PasarModern.com,
JAKARTA — Perjuangan warga Rumah Susun Sederhana Milik (Rusunami) untuk mendapatkan tarif air yang adil terus berlangsung dan kini telah sampai di meja pengadilan. Gugatan ini muncul akibat kebijakan PAM Jaya yang sejak tahun 2014 mengenakan tarif air kategori rumah susun menengah (5F3), padahal status legal hunian adalah rusunami (5F2) yang seharusnya mendapatkan tarif lebih rendah.
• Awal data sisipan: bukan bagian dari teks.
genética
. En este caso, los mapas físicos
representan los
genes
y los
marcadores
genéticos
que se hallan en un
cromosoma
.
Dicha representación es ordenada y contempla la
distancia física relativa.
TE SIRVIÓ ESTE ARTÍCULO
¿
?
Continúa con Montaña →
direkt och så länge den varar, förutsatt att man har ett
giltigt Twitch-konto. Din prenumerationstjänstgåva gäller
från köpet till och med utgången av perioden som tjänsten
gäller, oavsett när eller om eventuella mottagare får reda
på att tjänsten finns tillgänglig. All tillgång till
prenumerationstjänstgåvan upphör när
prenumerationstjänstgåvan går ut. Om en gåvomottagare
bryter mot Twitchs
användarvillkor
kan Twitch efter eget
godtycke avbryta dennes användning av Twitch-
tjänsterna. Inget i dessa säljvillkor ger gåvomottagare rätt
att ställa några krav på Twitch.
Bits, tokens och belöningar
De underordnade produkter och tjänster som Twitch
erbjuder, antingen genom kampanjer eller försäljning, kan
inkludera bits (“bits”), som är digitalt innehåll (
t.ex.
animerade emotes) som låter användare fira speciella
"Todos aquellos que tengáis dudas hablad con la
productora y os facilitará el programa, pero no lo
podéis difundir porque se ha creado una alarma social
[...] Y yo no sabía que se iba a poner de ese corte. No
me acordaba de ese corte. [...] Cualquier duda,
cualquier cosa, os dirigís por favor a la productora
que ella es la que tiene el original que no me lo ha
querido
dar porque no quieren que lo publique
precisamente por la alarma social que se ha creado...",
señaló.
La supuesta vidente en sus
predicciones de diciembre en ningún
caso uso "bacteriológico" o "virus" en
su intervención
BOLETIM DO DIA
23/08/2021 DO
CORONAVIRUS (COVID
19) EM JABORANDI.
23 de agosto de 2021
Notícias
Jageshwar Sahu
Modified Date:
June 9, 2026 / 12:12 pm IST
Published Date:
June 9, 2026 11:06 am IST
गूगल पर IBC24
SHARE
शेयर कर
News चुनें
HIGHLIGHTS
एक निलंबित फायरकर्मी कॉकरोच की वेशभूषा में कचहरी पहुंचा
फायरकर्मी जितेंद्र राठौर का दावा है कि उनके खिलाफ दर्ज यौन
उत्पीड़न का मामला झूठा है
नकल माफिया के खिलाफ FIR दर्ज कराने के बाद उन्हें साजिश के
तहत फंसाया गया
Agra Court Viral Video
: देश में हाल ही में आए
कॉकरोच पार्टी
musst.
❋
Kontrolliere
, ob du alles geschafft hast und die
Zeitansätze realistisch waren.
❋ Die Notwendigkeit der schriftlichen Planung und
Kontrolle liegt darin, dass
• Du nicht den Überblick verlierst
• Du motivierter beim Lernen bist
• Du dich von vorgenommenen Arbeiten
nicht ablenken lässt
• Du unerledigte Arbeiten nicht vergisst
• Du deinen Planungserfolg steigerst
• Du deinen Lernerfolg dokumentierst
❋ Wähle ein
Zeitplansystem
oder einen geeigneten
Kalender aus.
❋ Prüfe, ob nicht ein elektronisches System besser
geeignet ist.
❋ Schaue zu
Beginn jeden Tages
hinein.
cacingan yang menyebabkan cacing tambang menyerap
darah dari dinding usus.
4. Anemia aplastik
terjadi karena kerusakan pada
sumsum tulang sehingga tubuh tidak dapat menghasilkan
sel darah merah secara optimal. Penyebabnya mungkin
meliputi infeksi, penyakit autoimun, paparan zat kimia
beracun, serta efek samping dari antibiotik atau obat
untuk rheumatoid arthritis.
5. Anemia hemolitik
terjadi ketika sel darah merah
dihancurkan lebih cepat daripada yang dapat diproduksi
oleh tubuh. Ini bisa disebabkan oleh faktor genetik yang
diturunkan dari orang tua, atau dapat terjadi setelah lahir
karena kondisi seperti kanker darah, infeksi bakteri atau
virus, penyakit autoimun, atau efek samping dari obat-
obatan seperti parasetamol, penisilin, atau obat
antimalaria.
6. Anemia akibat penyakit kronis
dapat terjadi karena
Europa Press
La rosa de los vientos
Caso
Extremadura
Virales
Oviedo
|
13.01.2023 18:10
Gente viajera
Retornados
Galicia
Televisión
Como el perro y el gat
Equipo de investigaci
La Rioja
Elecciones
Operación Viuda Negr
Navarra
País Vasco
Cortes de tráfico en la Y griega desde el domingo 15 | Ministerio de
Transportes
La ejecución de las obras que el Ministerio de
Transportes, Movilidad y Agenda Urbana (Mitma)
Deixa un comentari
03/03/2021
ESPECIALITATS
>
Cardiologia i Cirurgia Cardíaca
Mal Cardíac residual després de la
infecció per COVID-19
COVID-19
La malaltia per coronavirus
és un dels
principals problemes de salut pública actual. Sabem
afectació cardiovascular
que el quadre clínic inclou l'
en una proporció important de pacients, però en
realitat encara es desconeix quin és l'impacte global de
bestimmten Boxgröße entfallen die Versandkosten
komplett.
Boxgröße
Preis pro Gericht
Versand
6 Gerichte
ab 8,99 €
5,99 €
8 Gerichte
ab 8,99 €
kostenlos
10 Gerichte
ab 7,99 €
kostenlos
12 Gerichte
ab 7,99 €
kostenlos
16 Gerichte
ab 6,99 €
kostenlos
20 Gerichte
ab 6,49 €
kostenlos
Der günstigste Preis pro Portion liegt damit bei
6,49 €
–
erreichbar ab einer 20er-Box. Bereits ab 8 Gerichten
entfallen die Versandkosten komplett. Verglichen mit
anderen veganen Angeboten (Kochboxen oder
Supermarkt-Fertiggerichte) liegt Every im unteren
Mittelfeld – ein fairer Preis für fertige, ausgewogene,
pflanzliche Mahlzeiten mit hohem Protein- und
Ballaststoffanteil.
Kuasa Hukum Penggugat Haris Candra menyatakan bahwa sidang masih dalam agenda pemanggilan para pihak. Namun, pihak tergugat 1 (PAM Jaya) dan tergugat 2 (Gubernur DKI Jakarta) kembali tidak hadir dalam panggilan ketiga.
“Ini panggilan ketiga. Jika PAM Jaya dan Gubernur DKI kembali absen, sidang akan tetap dilanjutkan dengan pembacaan gugatan,” ujarnya.
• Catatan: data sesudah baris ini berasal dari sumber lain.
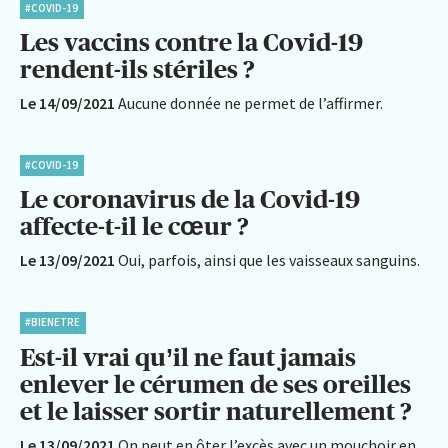
#COVID-19
Les vaccins contre la Covid-19
rendent-ils stériles ?
Le 14/09/2021
Aucune donnée ne permet de l’affirmer.
#COVID-19
Le coronavirus de la Covid-19
affecte-t-il le cœur ?
Le 13/09/2021
Oui, parfois, ainsi que les vaisseaux sanguins.
#BIENETRE
Est-il vrai qu’il ne faut jamais
enlever le cérumen de ses oreilles
et le laisser sortir naturellement ?
Le 13/09/2021
On peut en ôter l’excès avec un mouchoir en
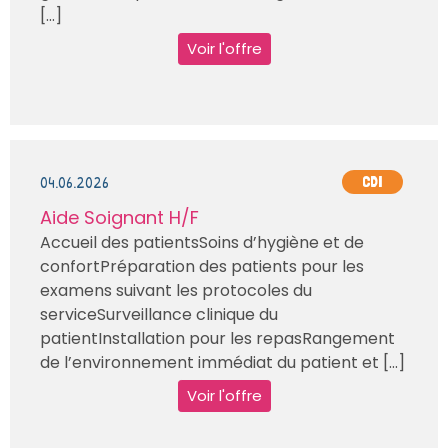
[...]
Voir l'offre
04.06.2026
CDI
Aide Soignant H/F
Accueil des patientsSoins d’hygiène et de
confortPréparation des patients pour les
examens suivant les protocoles du
serviceSurveillance clinique du
patientInstallation pour les repasRangement
de l’environnement immédiat du patient et [...]
Voir l'offre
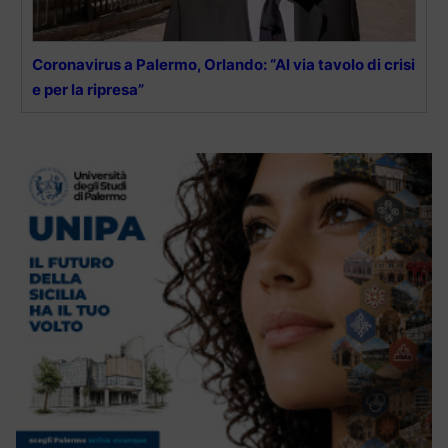
Coronavirus a Palermo, Orlando: “Al via tavolo di crisi
e per la ripresa”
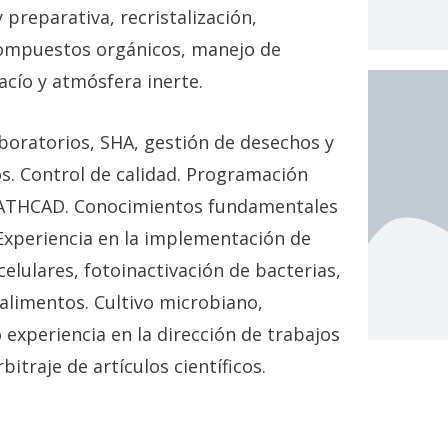
preparativa, recristalización,
compuestos orgánicos, manejo de
vacío y atmósfera inerte.
oratorios, SHA, gestión de desechos y
s. Control de calidad. Programación
MATHCAD. Conocimientos fundamentales
 Experiencia en la implementación de
elulares, fotoinactivación de bacterias,
alimentos. Cultivo microbiano,
experiencia en la dirección de trabajos
bitraje de artículos científicos.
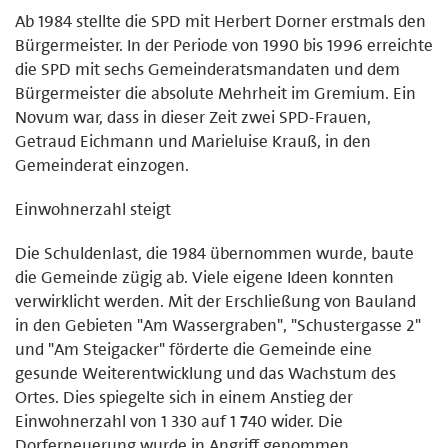
Ab 1984 stellte die SPD mit Herbert Dorner erstmals den
Bürgermeister. In der Periode von 1990 bis 1996 erreichte
die SPD mit sechs Gemeinderatsmandaten und dem
Bürgermeister die absolute Mehrheit im Gremium. Ein
Novum war, dass in dieser Zeit zwei SPD-Frauen,
Getraud Eichmann und Marieluise Krauß, in den
Gemeinderat einzogen.
Einwohnerzahl steigt
Die Schuldenlast, die 1984 übernommen wurde, baute
die Gemeinde zügig ab. Viele eigene Ideen konnten
verwirklicht werden. Mit der Erschließung von Bauland
in den Gebieten "Am Wassergraben", "Schustergasse 2"
und "Am Steigacker" förderte die Gemeinde eine
gesunde Weiterentwicklung und das Wachstum des
Ortes. Dies spiegelte sich in einem Anstieg der
Einwohnerzahl von 1 330 auf 1 740 wider. Die
Dorferneuerung wurde in Angriff genommen,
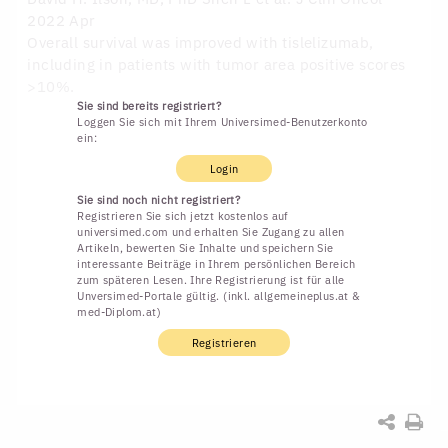
2022 Apr
Overall survival was improved with tislelizumab,
including in patients with tumor area positive scores
>10%.
Sie sind bereits registriert?
Loggen Sie sich mit Ihrem Universimed-Benutzerkonto
ein:
Login
Sie sind noch nicht registriert?
Registrieren Sie sich jetzt kostenlos auf
universimed.com und erhalten Sie Zugang zu allen
Artikeln, bewerten Sie Inhalte und speichern Sie
interessante Beiträge in Ihrem persönlichen Bereich
zum späteren Lesen. Ihre Registrierung ist für alle
Unversimed-Portale gültig. (inkl. allgemeineplus.at &
med-Diplom.at)
Registrieren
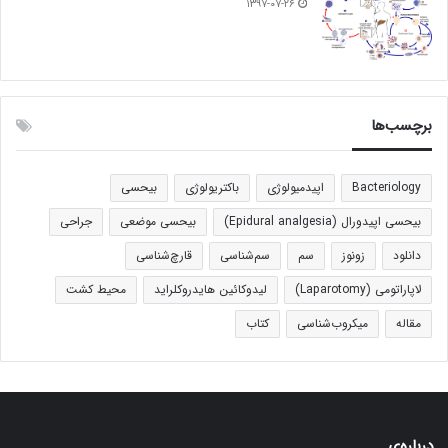
۱۳۹۷-۰۷-۲۶
برچسب‌ها
Bacteriology
اپیدمیولوژی
باکتریولوژی
بیحسی
بیحسی اپیدورال (Epidural analgesia)
بیحسی موضعی
جراحی
دانلود
زونوز
سم
سم‌شناسی
قارچ‌شناسی
لاپاراتومی (Laparotomy)
لیدوکائین هایدروکلراید
محیط کشت
مقاله
میکروب‌شناسی
کتاب
درباره‌ی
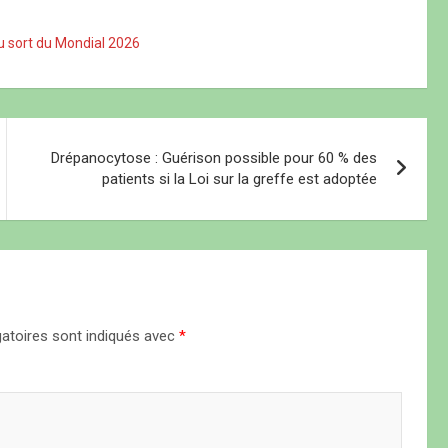
au sort du Mondial 2026
Drépanocytose : Guérison possible pour 60 % des
patients si la Loi sur la greffe est adoptée
atoires sont indiqués avec
*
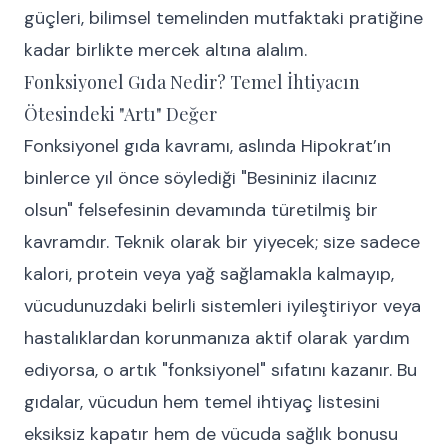
güçleri, bilimsel temelinden mutfaktaki pratiğine
kadar birlikte mercek altına alalım.
Fonksiyonel Gıda Nedir? Temel İhtiyacın
Ötesindeki "Artı" Değer
Fonksiyonel gıda kavramı, aslında Hipokrat’ın
binlerce yıl önce söylediği "Besininiz ilacınız
olsun" felsefesinin devamında türetilmiş bir
kavramdır. Teknik olarak bir yiyecek; size sadece
kalori, protein veya yağ sağlamakla kalmayıp,
vücudunuzdaki belirli sistemleri iyileştiriyor veya
hastalıklardan korunmanıza aktif olarak yardım
ediyorsa, o artık "fonksiyonel" sıfatını kazanır. Bu
gıdalar, vücudun hem temel ihtiyaç listesini
eksiksiz kapatır hem de vücuda sağlık bonusu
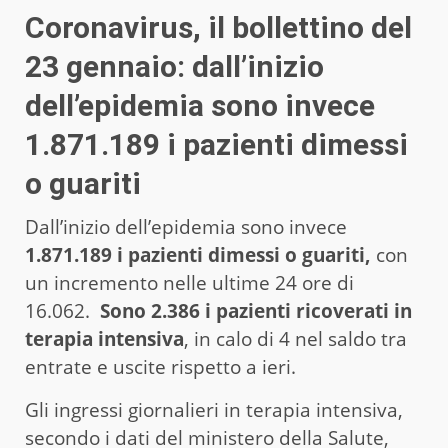
Coronavirus, il bollettino del
23 gennaio: dall’inizio
dell’epidemia sono invece
1.871.189 i pazienti dimessi
o guariti
Dall’inizio dell’epidemia sono invece
1.871.189 i pazienti dimessi o guariti,
con
un incremento nelle ultime 24 ore di
16.062.
Sono 2.386 i pazienti ricoverati in
terapia intensiva
, in calo di 4 nel saldo tra
entrate e uscite rispetto a ieri.
Gli ingressi giornalieri in terapia intensiva,
secondo i dati del ministero della Salute,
Ketua PPPSRS Gading Nias Edison Manurung menjelaskan bahwa tarif air yang dikenakan PAM Jaya selama lebih dari satu dekade dikategorikan sebagai tarif rumah susun menengah. Padahal, status hukum dan dokumen lingkungan menyatakan bahwa Gading Nias adalah rusunami.
“Kita punya SK gubernur, dokumen kementerian, dan amdal yang menyatakan rusunami. Tapi tarif air kita tidak mencerminkan itu,” katanya.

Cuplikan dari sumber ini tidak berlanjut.